Baby trees started to grow, while his farm is "literally buzzing and teeming with insects and birdlife", he said. Rewilding is not about returning to a nostalgic time in the past as a persistent myth suggests, according to Mr Daltun.

 Eoghan Daltun: "Rewilding is not about returning to a nostalgic time in the past as a persistent myth suggests." Photo: Don MacMonagle
Eoghan Daltun: "Rewilding is not about returning to a nostalgic time in the past as a persistent myth suggests." Photo: Don MacMonagle

"Having painted a dismal picture, there is hope. Rewilding is about making space for nature to return.
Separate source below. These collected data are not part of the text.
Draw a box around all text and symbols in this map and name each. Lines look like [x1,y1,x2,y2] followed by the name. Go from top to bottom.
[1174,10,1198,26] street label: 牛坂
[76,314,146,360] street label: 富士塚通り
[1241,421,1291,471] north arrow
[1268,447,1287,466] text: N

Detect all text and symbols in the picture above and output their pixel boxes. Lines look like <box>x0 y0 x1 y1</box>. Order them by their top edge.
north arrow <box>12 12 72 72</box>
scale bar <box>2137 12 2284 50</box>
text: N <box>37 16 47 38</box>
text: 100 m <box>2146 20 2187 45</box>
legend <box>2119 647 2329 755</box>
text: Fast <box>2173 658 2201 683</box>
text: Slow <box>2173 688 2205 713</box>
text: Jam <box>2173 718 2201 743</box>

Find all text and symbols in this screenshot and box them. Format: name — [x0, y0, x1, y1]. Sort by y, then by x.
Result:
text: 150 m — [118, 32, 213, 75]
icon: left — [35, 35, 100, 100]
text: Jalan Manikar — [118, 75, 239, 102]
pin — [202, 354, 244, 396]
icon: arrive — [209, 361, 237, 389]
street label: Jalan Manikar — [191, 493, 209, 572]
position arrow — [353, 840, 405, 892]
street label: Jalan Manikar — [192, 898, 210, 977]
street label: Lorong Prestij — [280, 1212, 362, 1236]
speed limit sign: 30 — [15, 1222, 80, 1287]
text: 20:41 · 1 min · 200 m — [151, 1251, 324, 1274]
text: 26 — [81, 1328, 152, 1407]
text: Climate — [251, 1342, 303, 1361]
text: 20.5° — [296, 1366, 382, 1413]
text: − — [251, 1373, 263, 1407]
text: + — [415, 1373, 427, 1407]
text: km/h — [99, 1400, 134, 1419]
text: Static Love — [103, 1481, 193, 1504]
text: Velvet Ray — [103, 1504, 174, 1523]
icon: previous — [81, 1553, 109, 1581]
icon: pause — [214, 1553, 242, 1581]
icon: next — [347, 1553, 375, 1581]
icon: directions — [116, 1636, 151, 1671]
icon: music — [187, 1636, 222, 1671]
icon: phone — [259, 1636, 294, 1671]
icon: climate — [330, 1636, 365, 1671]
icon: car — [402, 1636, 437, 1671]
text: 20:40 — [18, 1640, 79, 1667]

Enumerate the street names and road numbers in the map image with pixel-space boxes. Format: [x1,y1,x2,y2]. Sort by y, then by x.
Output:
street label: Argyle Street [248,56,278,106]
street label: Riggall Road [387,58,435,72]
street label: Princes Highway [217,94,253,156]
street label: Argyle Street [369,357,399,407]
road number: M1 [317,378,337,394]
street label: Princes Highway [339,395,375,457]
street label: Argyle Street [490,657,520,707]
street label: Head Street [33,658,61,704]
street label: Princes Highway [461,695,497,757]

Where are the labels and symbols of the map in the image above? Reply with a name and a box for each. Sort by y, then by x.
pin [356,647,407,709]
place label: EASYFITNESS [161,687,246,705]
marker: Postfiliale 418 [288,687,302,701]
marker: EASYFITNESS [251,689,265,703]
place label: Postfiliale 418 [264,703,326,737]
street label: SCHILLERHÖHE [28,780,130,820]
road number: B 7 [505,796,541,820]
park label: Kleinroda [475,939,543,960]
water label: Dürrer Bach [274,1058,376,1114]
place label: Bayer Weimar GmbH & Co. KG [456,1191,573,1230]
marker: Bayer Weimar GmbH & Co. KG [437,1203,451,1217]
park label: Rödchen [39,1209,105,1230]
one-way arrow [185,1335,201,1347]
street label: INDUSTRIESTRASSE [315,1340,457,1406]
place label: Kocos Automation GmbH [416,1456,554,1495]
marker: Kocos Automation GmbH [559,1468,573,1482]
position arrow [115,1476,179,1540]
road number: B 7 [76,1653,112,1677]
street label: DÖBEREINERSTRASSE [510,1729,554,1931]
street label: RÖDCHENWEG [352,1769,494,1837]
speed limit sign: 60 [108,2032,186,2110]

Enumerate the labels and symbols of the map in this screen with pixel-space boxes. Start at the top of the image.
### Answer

When we remove artificial impediments, nature can come roaring back," he said. "It is about allowing ecosystems to function and regulate...taking away what is hindering them from thriving."

He cited legendary American biologist and ecologist Edward O Wilson, who said if half of the planet is set aside for rewilding, then 85% of existing species can survive. The stark figure that 15% of biodiversity would die out even with half of the planet set aside for rewilding is indicative of the crisis the world is in, he warned.

Irish farmers have been pressured into mass intensification and are trapped in the cycle, he said. Farmers are fundamentally decent people who can be part of the solution if supported, he said.

The conference, now in its third year, also heard roundtable discussions on policy-making in the dual climate and biodiversity crises and corporate responses to climate change and biodiversity loss.